§ TASK DETAILS
Please repeat the data exactly. Any picture in it stays out.

***** DATASET CONTENT

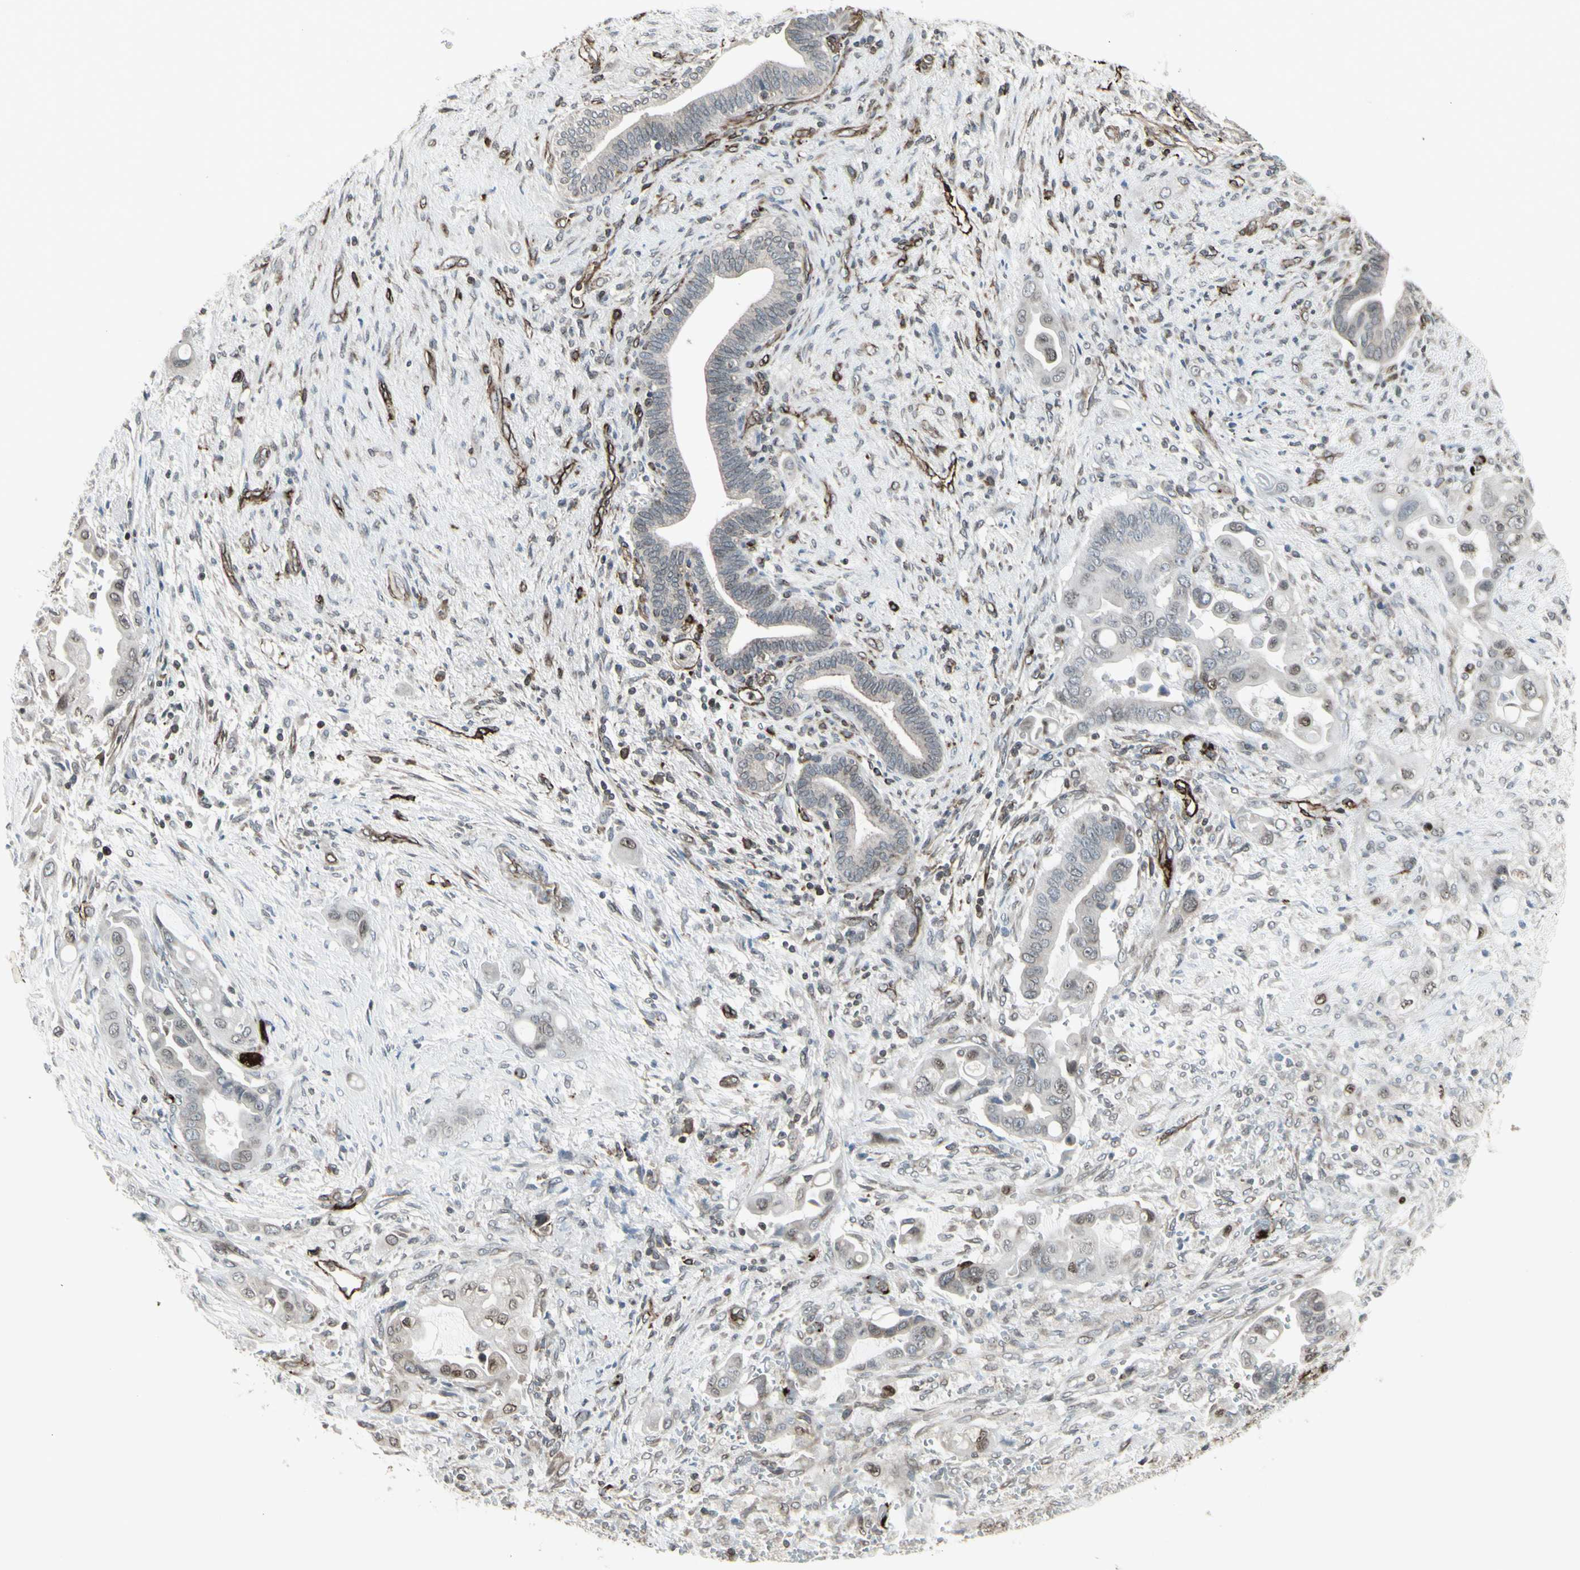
{"staining": {"intensity": "weak", "quantity": "<25%", "location": "cytoplasmic/membranous,nuclear"}, "tissue": "liver cancer", "cell_type": "Tumor cells", "image_type": "cancer", "snomed": [{"axis": "morphology", "description": "Cholangiocarcinoma"}, {"axis": "topography", "description": "Liver"}], "caption": "This is an immunohistochemistry histopathology image of liver cholangiocarcinoma. There is no expression in tumor cells.", "gene": "DTX3L", "patient": {"sex": "female", "age": 61}}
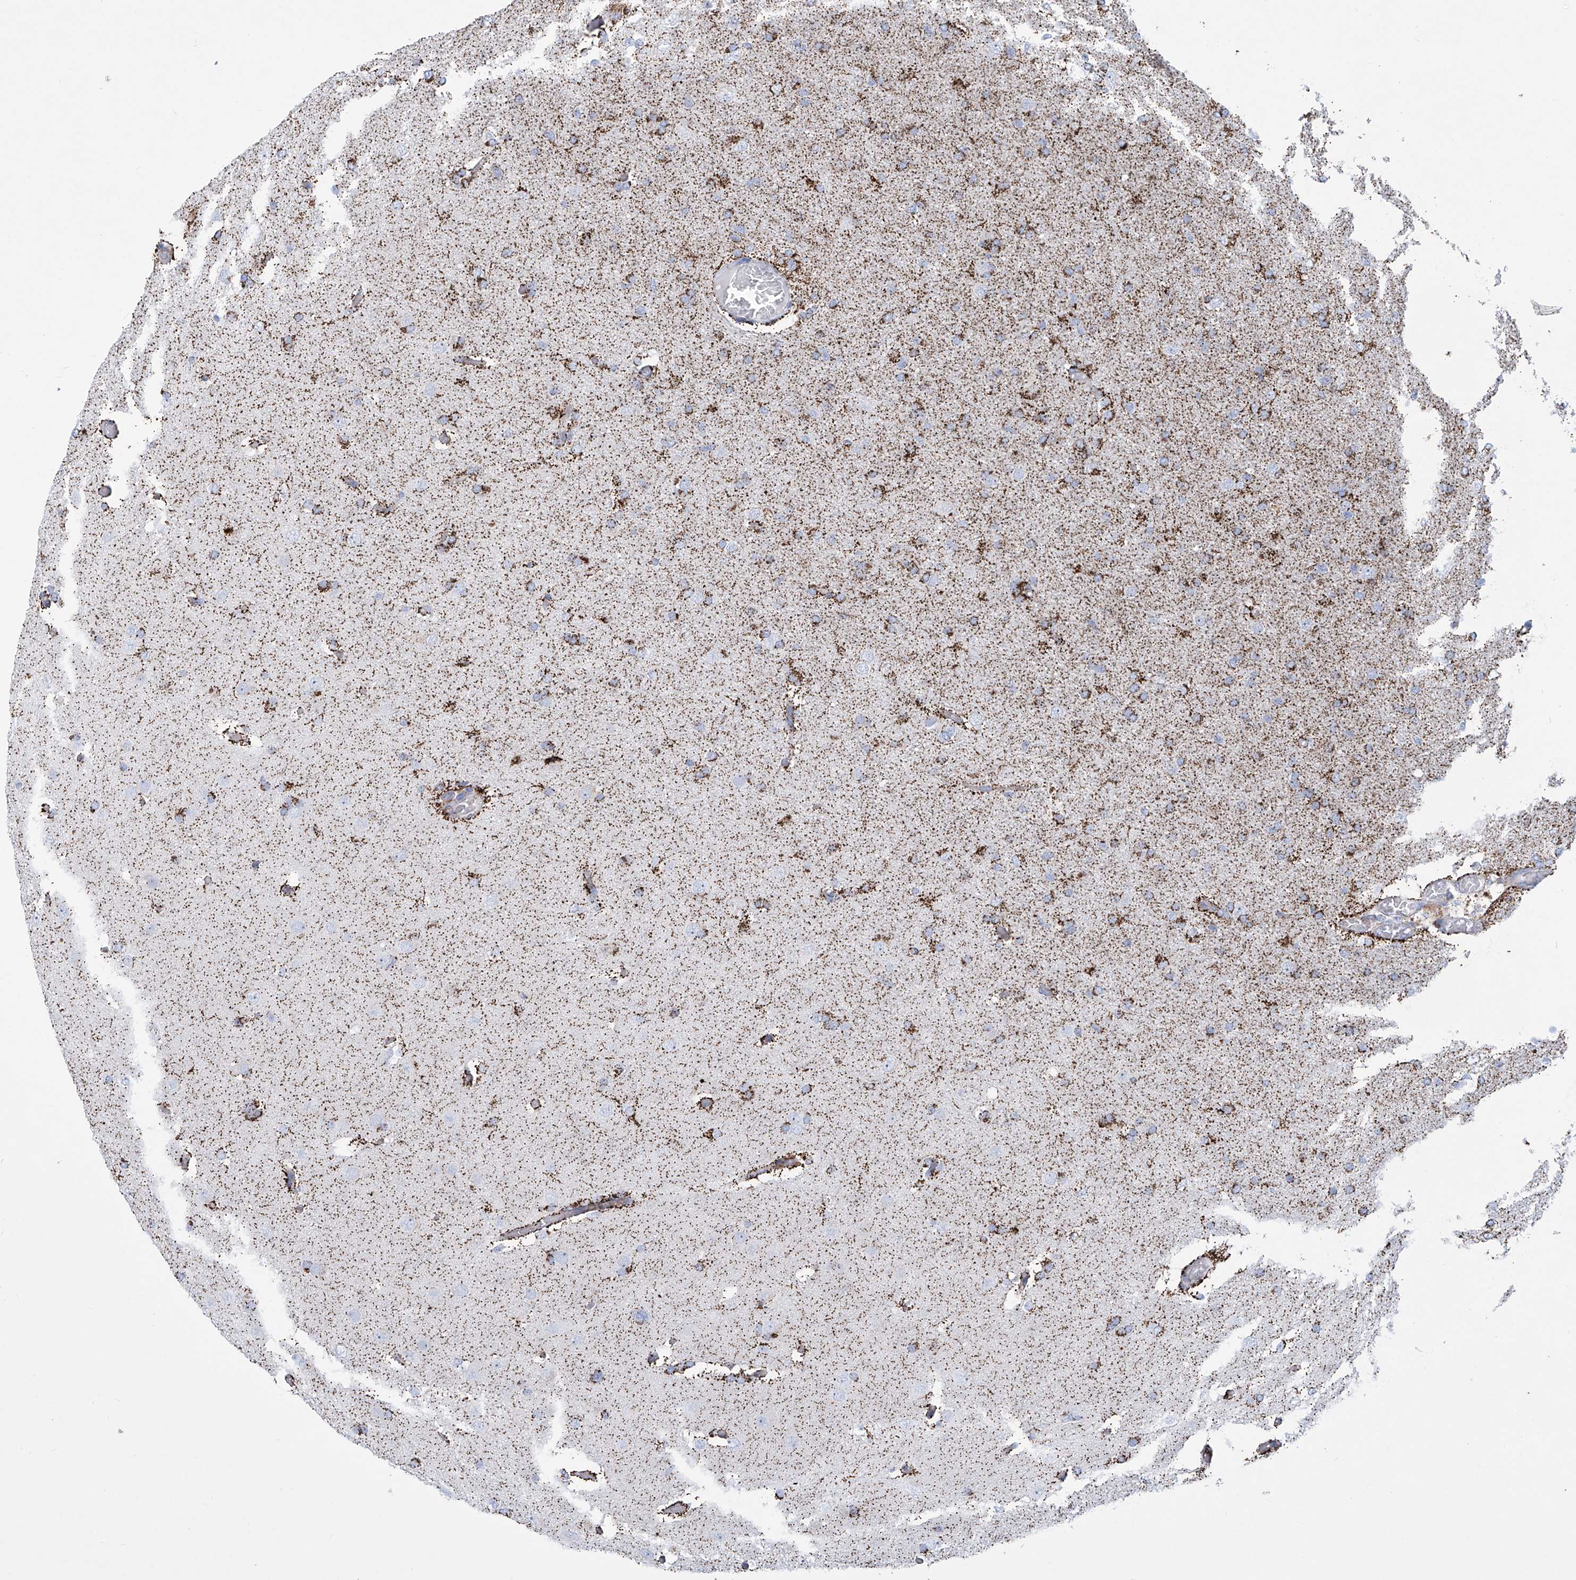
{"staining": {"intensity": "strong", "quantity": "25%-75%", "location": "cytoplasmic/membranous"}, "tissue": "glioma", "cell_type": "Tumor cells", "image_type": "cancer", "snomed": [{"axis": "morphology", "description": "Glioma, malignant, High grade"}, {"axis": "topography", "description": "Cerebral cortex"}], "caption": "A histopathology image of glioma stained for a protein demonstrates strong cytoplasmic/membranous brown staining in tumor cells.", "gene": "ALDH6A1", "patient": {"sex": "female", "age": 36}}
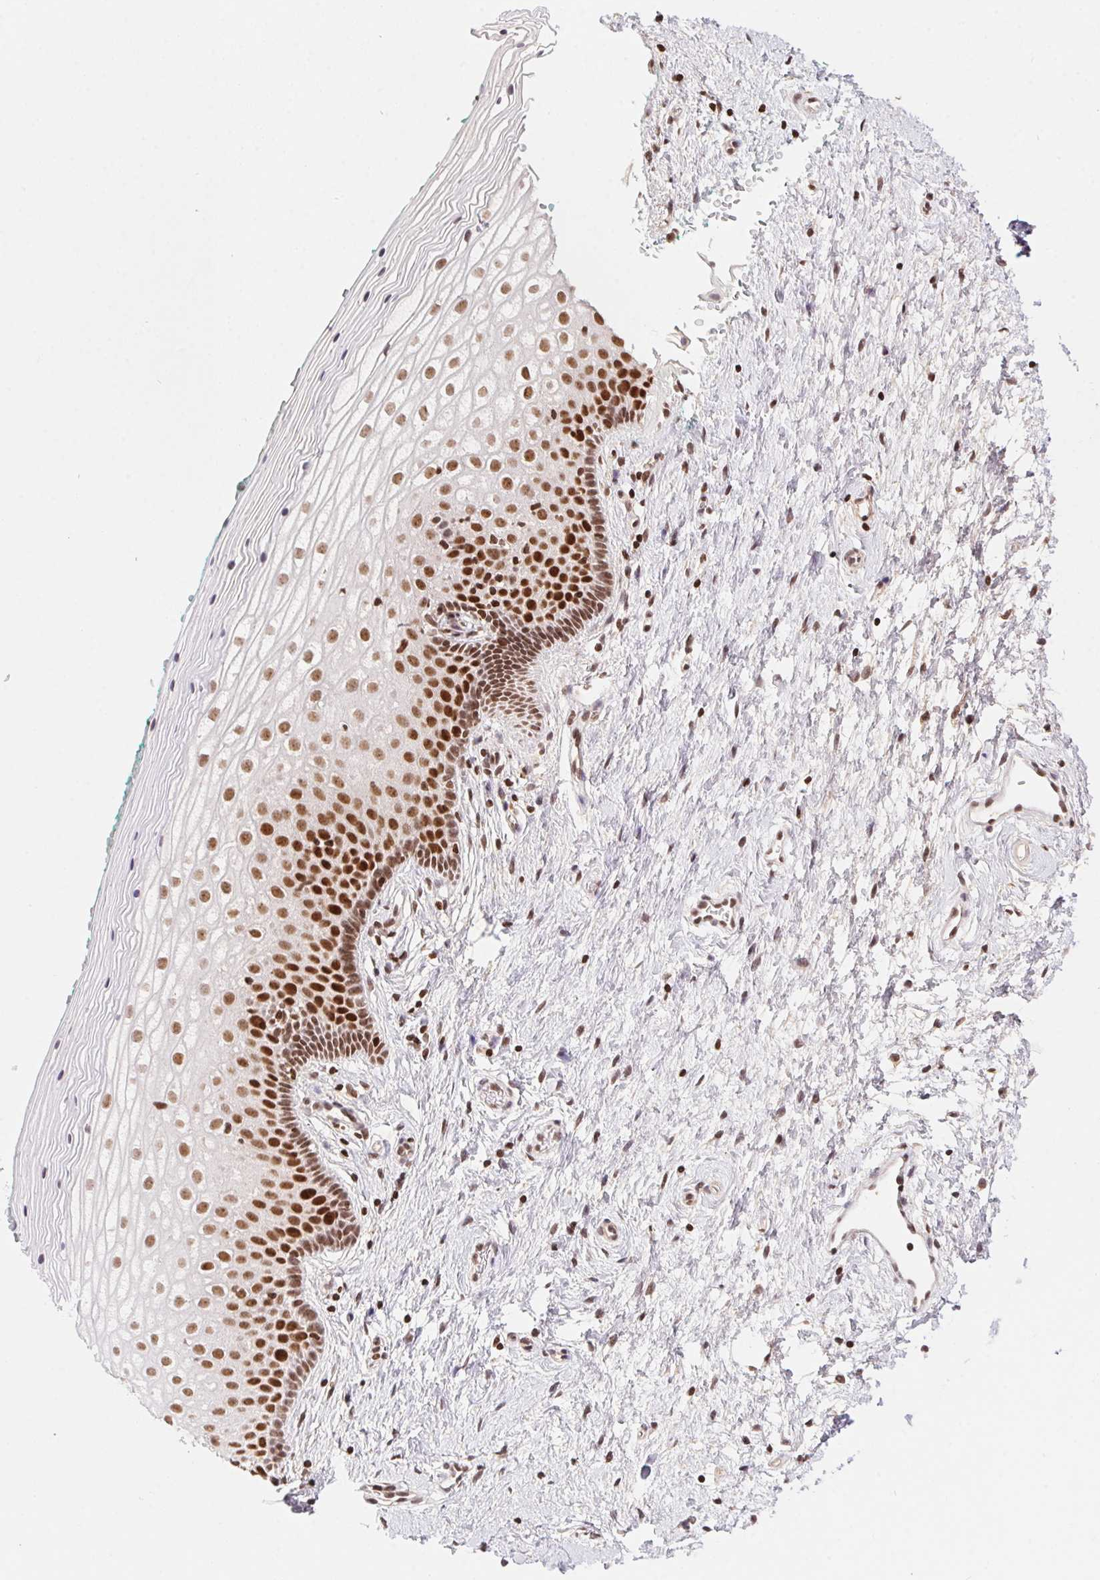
{"staining": {"intensity": "strong", "quantity": ">75%", "location": "nuclear"}, "tissue": "vagina", "cell_type": "Squamous epithelial cells", "image_type": "normal", "snomed": [{"axis": "morphology", "description": "Normal tissue, NOS"}, {"axis": "topography", "description": "Vagina"}], "caption": "High-power microscopy captured an immunohistochemistry micrograph of unremarkable vagina, revealing strong nuclear expression in about >75% of squamous epithelial cells.", "gene": "POLD3", "patient": {"sex": "female", "age": 36}}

**********

§ RESPONSE TO THE EXERCISE
{"staining": {"intensity": "weak", "quantity": "<25%", "location": "cytoplasmic/membranous,nuclear"}, "tissue": "liver cancer", "cell_type": "Tumor cells", "image_type": "cancer", "snomed": [{"axis": "morphology", "description": "Cholangiocarcinoma"}, {"axis": "topography", "description": "Liver"}], "caption": "This is an immunohistochemistry histopathology image of liver cholangiocarcinoma. There is no expression in tumor cells.", "gene": "DTX3L", "patient": {"sex": "female", "age": 61}}
{"staining": {"intensity": "strong", "quantity": "25%-75%", "location": "cytoplasmic/membranous"}, "tissue": "glioma", "cell_type": "Tumor cells", "image_type": "cancer", "snomed": [{"axis": "morphology", "description": "Glioma, malignant, High grade"}, {"axis": "topography", "description": "Cerebral cortex"}], "caption": "A histopathology image of glioma stained for a protein demonstrates strong cytoplasmic/membranous brown staining in tumor cells.", "gene": "ALDH6A1", "patient": {"sex": "female", "age": 36}}
{"staining": {"intensity": "strong", "quantity": ">75%", "location": "nuclear"}, "tissue": "vagina", "cell_type": "Squamous epithelial cells", "image_type": "normal", "snomed": [{"axis": "morphology", "description": "Normal tissue, NOS"}, {"axis": "topography", "description": "Vagina"}], "caption": "High-power microscopy captured an immunohistochemistry micrograph of unremarkable vagina, revealing strong nuclear expression in about >75% of squamous epithelial cells.", "gene": "POLD3", "patient": {"sex": "female", "age": 36}}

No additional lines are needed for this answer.